Sunday, July 19, 2015

Benito Quinquela Martin

Twilight in the Shipyard, Benito Quinquela
An Argentine postage stamp bearing
a photo of Benito Quinquela Martin.
Only rarely in the 20th-century does an artist turn his entire life and career to painting a single subject. I suppose that may be simply because the choices art to great to resist frequent divergence from even a "favorite" subject. Although my own favorite area of content is portraits, relatively speaking, I've really not painted all that many of them. So in my case, the "frequent divergences" are more the norm rather than the exception. For the artist today, that's probably most often the case. Yet I've come upon just such an artist, born in 1890, a native of La Boca, one of 48 barrios making up the Argentine capital of Buenos Aires. La Boca is primarily an area of docks and shipyards. The painter is the Impressionist artist, Benito Quinquela Martin. He's best known as Benito Quinquela. He seldom used the name Martin. I've chosen to do the same. Quinquela was so much a part of La Boca, and it so much a part of him, that less than a handful of paintings do not feature boats, ships, or water. Lezama Park (below) is one of the few examples.

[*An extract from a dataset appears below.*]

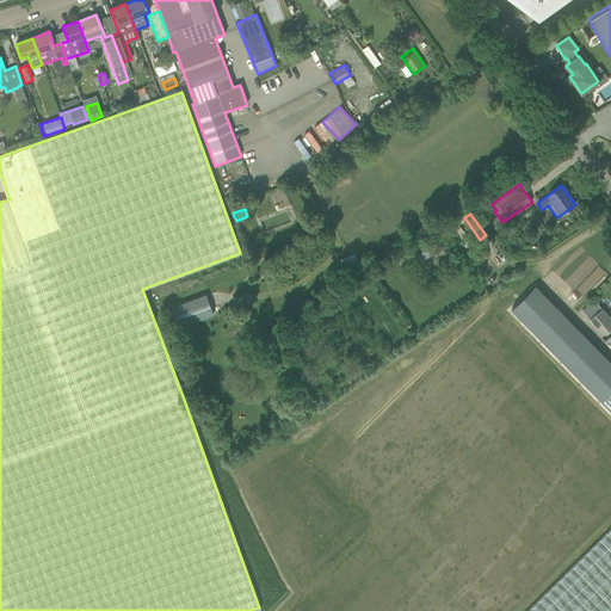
[(434,240),(424,246),(431,257),(440,251),(434,240)]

Lezama Park, Benito Quinquela, virtually his only land-based painting.
Fire on the docks on La Boca,
Benito Quinquela
Benito Juan Martin was an orphan, abandoned on the doorstep of a Catholic orphanage. The nuns estimated him to be about twenty days old. A note attached to his blanket listed his name and the fact that he'd already been baptized. He remained in the orphanage until he was seven at which time he was adopted by Manuel and Justina Molina de Chinchella (later changed to the Hispanic, Quinquela). By the age of fourteen the boy was working in the family coal yards while attending a small drawing school in La Boca at night. At the age of seventeen young Benito joined the Pezzini Satiates Conservatory, where he studied for the next five years. He began entering and winning local art competitions. Around 1920, Quinquela was sent as the Argentine representative to an exhibition in Rio de Janeiro where his work attracted the attention of the Brazilian President Epitacio Pessoa. Likewise, the President of Argentina, Marcelo Torcuato de Alvear, became a patron of Quinquela's work. Alvear arranged a diplomatic posting for the young artist in Madrid where he exhibited and sold two of his works.

Day in La Boca, Benito Quinquela
Casting of the Propeller,
Benito Quinquela Martin
From that point on, Quinquela became something of an international itinerant, traveling on to France, displaying and selling his work there, and then on to New York where a wealthy collector purchased two of his paintings and then donated them to the Metropolitan Museum of Art. Heading home, Quinquela made a brief stop in Havana where he exhibited his work before returning to Argentina. 1929 found him in Italy where the Italian dictator, Mussolini, chose several of Quinquela's paintings for The Museum of Modern Art in Rome. 1930 found Quinquela exhibiting in London where museums there, as well as Birmingham, Sheffield, Swansea, Cardiff, and St. James's Palace, also bought works for their permanent collections.

The Old Bridge, Benito Quinquela

Benito Quinquela Martin Fine Arts Museum,
Buenos Aires
Despite the acceptance of his work internationally by collectors and major museums, Quinquela was something of a "small fish in a big pond." Back home in Argentina, quite the opposite was true. He was one of the most popular artists in the country and relatively "rich and famous" by Argentine standards. Remembering his humble roots, Quinquela became something of a philanthropist, funding a school in La Boca, a children's dental hospital, a place where women could breastfeed orphaned children, a kindergarten, and a museum, which previously served as his home (left). He died in 1977 at the age of eighty-seven.

 
Impression, Benito Quinquela
Benito Quinquela in his boat, painting.